• Last modified 2942 days ago (Aug. 4, 2011)


Virtual school is a second chance

Staff writer

Barbara Sharp dropped out of high school in her native Washington state in 2003.

“Just due to the circumstances that came up, I decided I was done with school,” she said.

Braving a job market that openly dismissed potential employees lacking a high school degree, she was lucky enough to fall into a job at an optical store. She sells and repairs glasses and contacts. She has since risen to manager.

She also has two children — Caydence, 6, and Gavin, 2 months — and is married to Brandon Sharp, an Atmos Energy employee. They live in Gardner, where he was raised, to be close to his family.

Sharp, now 26, has decided to enroll in virtual school with Centre to give herself an opportunity to advance further in her field. To work in an optometrist’s office, she would need a high school diploma.

Centre virtual school students met with program coordinator Vicki Jirak on Monday and became acquainted with Centre teachers who will be communicating with them this semester via Skype.

The only thing that unites the group of students is the program itself; their backgrounds and educational goals are decidedly different.

Sharp’s plan is to complete her schoolwork at night. She needs approximately a full senior year worth of classes, including multiple mathematics courses. She knows having a full-time job and raising a young family will make the task a “juggling act.”

Sharp also wants a high school diploma so she can impress upon her children the importance of education without an air of hypocrisy.

“I just decided this would be a good time,” Sharp said. “I want to graduate so I don’t have any excuses with my children.”

Ashley Chalberg’s goal is less specific than Sharp’s, but she is also attending virtual school to complete a once forgotten education so she can pursue employment opportunities.

She is not sure if she wants to run a day care service or go to Cosmetology school after receiving her diploma.

Chalberg, 20, of Wyandotte, dropped out of high school in 2009 when pregnant with her first child. She brought 4-month-old Aleigha, her second child, to the orientation gathering.

Chalberg needs only a few credits to earn her diploma. Standing in her way are English, Algebra, and Mathematics 2.

She said it would not be difficult to finish her schoolwork — she is always on the computer and has multiple babysitters.

Seanisty Rine, 13, of Newton, will enroll and take eighth-grade classes with the virtual school.

While high school students need to set up a regimented plan with virtual school organizers to earn proper credits, the middle school curriculum is more akin to a normal school day. The program sets the students’ class schedules.

Rine said she often was in trouble with teachers in Newton for talking out of turn.

Rine sports a pink stripe in her blond hair and hangs out with “skaters”. She said the “preppy girls” mocked her at Newton.

The freedom the virtual school program presents is an aspect of the program Rine appreciates.

“I wanted to be able to do it how I want,” she said.

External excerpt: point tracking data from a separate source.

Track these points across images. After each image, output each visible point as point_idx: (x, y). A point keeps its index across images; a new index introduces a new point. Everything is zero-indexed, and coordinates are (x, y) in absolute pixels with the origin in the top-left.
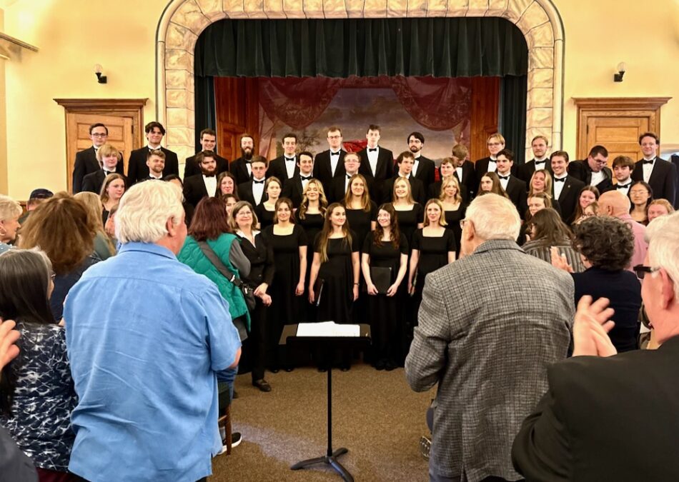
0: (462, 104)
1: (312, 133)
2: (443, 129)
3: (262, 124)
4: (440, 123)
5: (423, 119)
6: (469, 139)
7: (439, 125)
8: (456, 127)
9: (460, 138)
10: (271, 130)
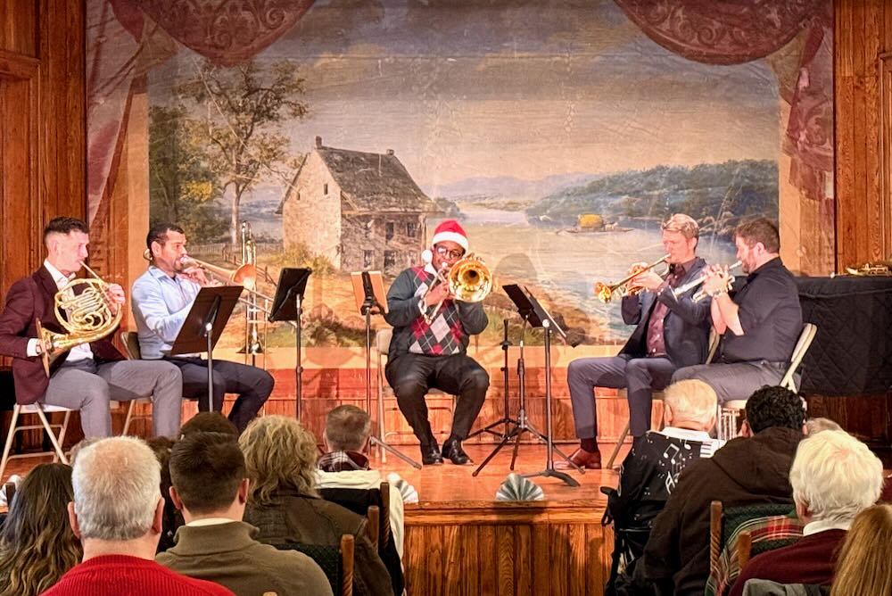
1: (276, 76)
2: (739, 60)
3: (99, 45)
4: (727, 36)
5: (666, 26)
6: (828, 92)
7: (725, 46)
8: (782, 52)
9: (797, 88)
10: (130, 67)
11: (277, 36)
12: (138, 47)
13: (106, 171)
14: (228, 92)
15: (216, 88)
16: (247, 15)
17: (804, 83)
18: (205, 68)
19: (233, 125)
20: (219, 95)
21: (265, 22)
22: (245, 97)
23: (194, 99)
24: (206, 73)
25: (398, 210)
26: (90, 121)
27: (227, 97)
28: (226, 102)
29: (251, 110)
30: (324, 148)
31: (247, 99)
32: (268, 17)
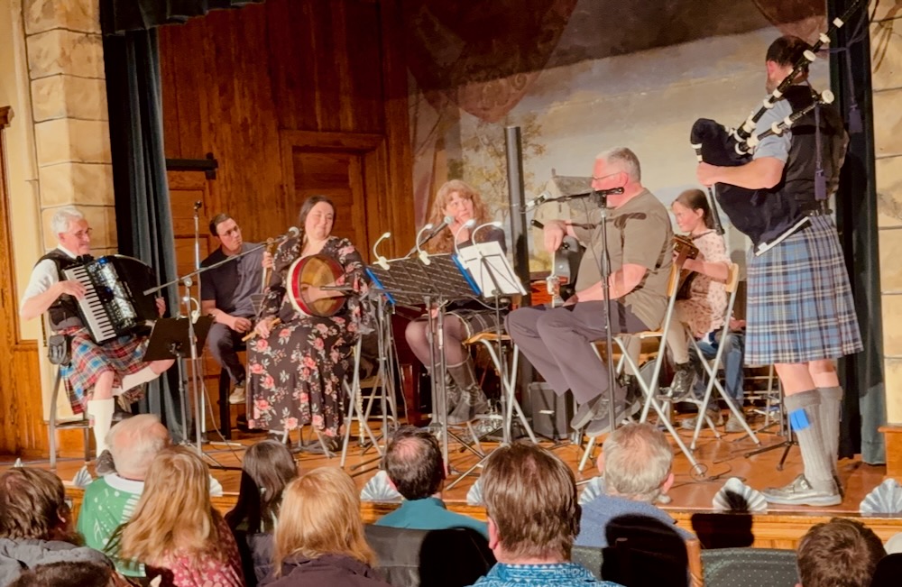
10: (434, 133)
11: (523, 94)
12: (437, 116)
14: (494, 142)
15: (486, 140)
16: (502, 82)
18: (479, 126)
20: (488, 145)
21: (514, 85)
23: (472, 151)
24: (480, 129)
26: (414, 174)
27: (493, 146)
28: (493, 150)
30: (557, 177)
32: (516, 81)
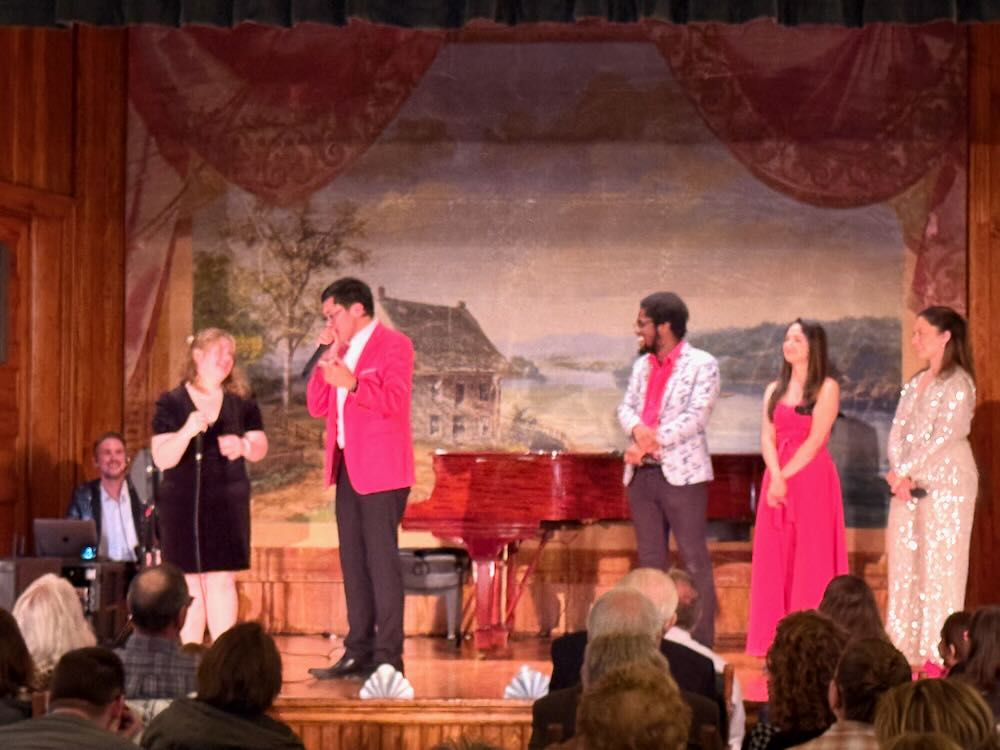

Joining a growing population of virtual school elementary students are the Beck family children of Saint Marys.

The Becks are enrolling their six children in virtual school. Christopher, 17, and John, 15, will have high school classes. Grace, 13, will have middle school classes. Isabella, 9, Michael, 8, and Claire, 6, will have elementary school classes.

The Becks homeschool their children, but Jennifer Beck said virtual schooling takes the burden off her to create a curriculum.

While the Becks said their religious beliefs were a part of why they home-school their children, Jennifer also said it is about letting her children learn at their own pace.

“I don’t like how all children are lumped in a classroom,” Jennifer Beck said. “Each of my children are individuals and I want to treat them as individuals. I want them to be comfortable with themselves.”

Centre Kindergarten teacher Karen Nickel will supervise 10 elementary age virtual school students. She said the parental supervision in the program was crucial. While the computer learning software is advanced, it cannot be a substitute for one-on-one interaction.

“It is a full day,” Nickel said of the program’s workload.

However, the program does have many assignments that are scanned into the computer so teachers can assess the progress of a student’s handwriting or other visual measure. Teachers can also listen to students practice reading with audio files so instructors can give students tips later.

The new virtual school students said they were unsure of what to expect from the program.

What they should expect, they learned, is to have more freedom than a normal classroom setting, but to have goals attached to specific dates. Students should have 25 percent of their work for the semester completed by Sept. 21, 56 percent by Oct. 17, 75 percent by Nov. 16, and all of their work finished by Dec. 21.

Students will not be completely alone with their work. Centre teachers will check on students weekly via Skype to assess their progress.